The adjustment error in this example could be expressed as:

\[\bar{x}_{adj} - \mu\]

Where \(\bar{x}_{adj}\) is the adjusted mean earnings of the sample (1512) and \(\mu\) the mean of earnings in the population. But as we have assumed that we only have the outdated sampling frame, it would be \(\mu_C\) in this case (1515).

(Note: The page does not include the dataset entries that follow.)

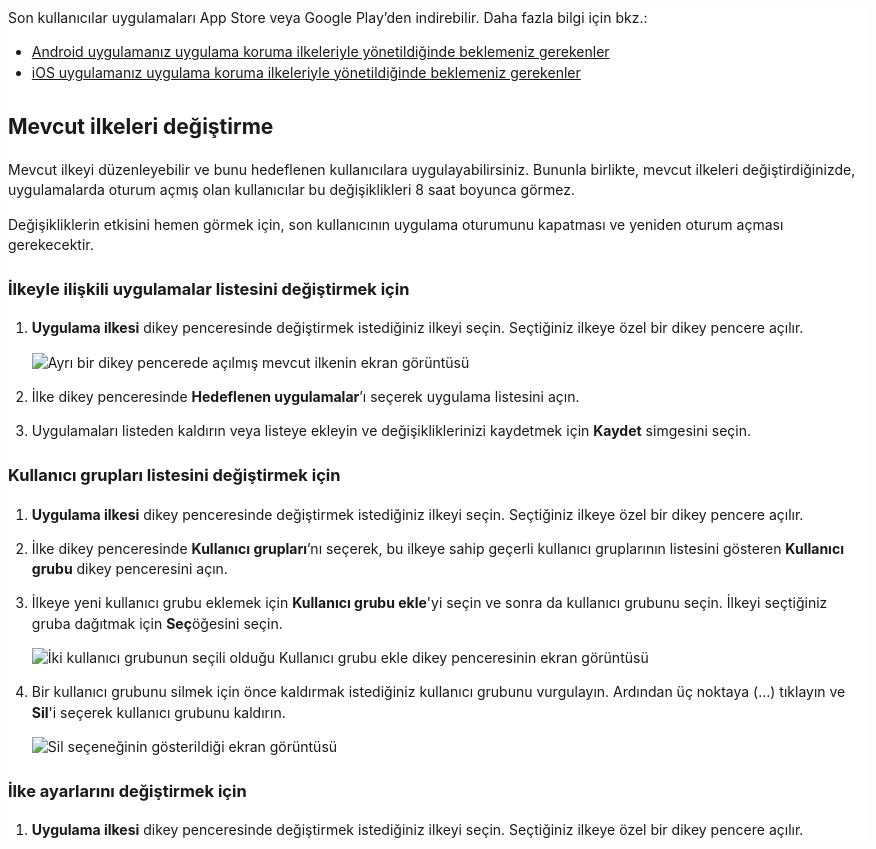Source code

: Son kullanıcılar uygulamaları App Store veya Google Play’den indirebilir. Daha fazla bilgi için bkz.:
* [Android uygulamanız uygulama koruma ilkeleriyle yönetildiğinde beklemeniz gerekenler](/intune/end-user-mam-apps-android)
* [iOS uygulamanız uygulama koruma ilkeleriyle yönetildiğinde beklemeniz gerekenler](/intune/end-user-mam-apps-ios)

##  <a name="change-existing-policies"></a>Mevcut ilkeleri değiştirme
Mevcut ilkeyi düzenleyebilir ve bunu hedeflenen kullanıcılara uygulayabilirsiniz. Bununla birlikte, mevcut ilkeleri değiştirdiğinizde, uygulamalarda oturum açmış olan kullanıcılar bu değişiklikleri 8 saat boyunca görmez.

Değişikliklerin etkisini hemen görmek için, son kullanıcının uygulama oturumunu kapatması ve yeniden oturum açması gerekecektir.

### <a name="to-change-the-list-of-apps-associated-with-the-policy"></a>İlkeyle ilişkili uygulamalar listesini değiştirmek için

1.  **Uygulama ilkesi** dikey penceresinde değiştirmek istediğiniz ilkeyi seçin. Seçtiğiniz ilkeye özel bir dikey pencere açılır.

    ![Ayrı bir dikey pencerede açılmış mevcut ilkenin ekran görüntüsü](../media/AppManagement/AzurePortal_MAM_OpenPolicy.png)

2.  İlke dikey penceresinde **Hedeflenen uygulamalar**’ı seçerek uygulama listesini açın.

3.  Uygulamaları listeden kaldırın veya listeye ekleyin ve değişikliklerinizi kaydetmek için **Kaydet** simgesini seçin.

### <a name="to-change-the-list-of-user-groups"></a>Kullanıcı grupları listesini değiştirmek için

1.  **Uygulama ilkesi** dikey penceresinde değiştirmek istediğiniz ilkeyi seçin. Seçtiğiniz ilkeye özel bir dikey pencere açılır.

2.  İlke dikey penceresinde **Kullanıcı grupları**’nı seçerek, bu ilkeye sahip geçerli kullanıcı gruplarının listesini gösteren **Kullanıcı grubu** dikey penceresini açın.

3.  İlkeye yeni kullanıcı grubu eklemek için **Kullanıcı grubu ekle**'yi seçin ve sonra da kullanıcı grubunu seçin. İlkeyi seçtiğiniz gruba dağıtmak için **Seç**öğesini seçin.

    ![İki kullanıcı grubunun seçili olduğu Kullanıcı grubu ekle dikey penceresinin ekran görüntüsü](../media/AppManagement/AzurePortal_MAM_ChangePolicy_SelectUser.png)

4.  Bir kullanıcı grubunu silmek için önce kaldırmak istediğiniz kullanıcı grubunu vurgulayın. Ardından üç noktaya (…) tıklayın ve **Sil**'i seçerek kullanıcı grubunu kaldırın.

    ![Sil seçeneğinin gösterildiği ekran görüntüsü ](../media/AppManagement/AzurePortal_MAM_ChangePolicy_DeleteUser.png)

### <a name="to-change-policy-settings"></a>İlke ayarlarını değiştirmek için

1.  **Uygulama ilkesi** dikey penceresinde değiştirmek istediğiniz ilkeyi seçin. Seçtiğiniz ilkeye özel bir dikey pencere açılır.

5.5 Other quality criteria

Apart from the measurement and representation dimensions in the total survey error framework, a survey estimate can also be assessed in terms of quality by three other notions:

  1. Credibility: refers to the judgments done by users regarding the producer of survey estimate. A high credibility is achieved when users judge that the producers have no particular position about the outcomes of the survey. For example, a non-partisan organization that publishes a prediction of an election will tend to have higher credibility than the same prediction published by an organization related to one of the concerned candidates.
  2. Relevance: a survey estimate is relevant when it measures a construct similar to the requirements of the users. For example, if users are interested in the happiness of individuals, they might only have an indicator of overall life satisfaction which, although closely related, is usually considered as a different construct. In this case, the distance between these constructs makes the available one less relevant.
  3. Timeliness: making the information available at the needed moment for decisions based on it. This criteria is determined by the use a survey statistic has in practice. For example, if a prediction of an election is published after the actual election takes place it will considerably loose timeliness for most of its users.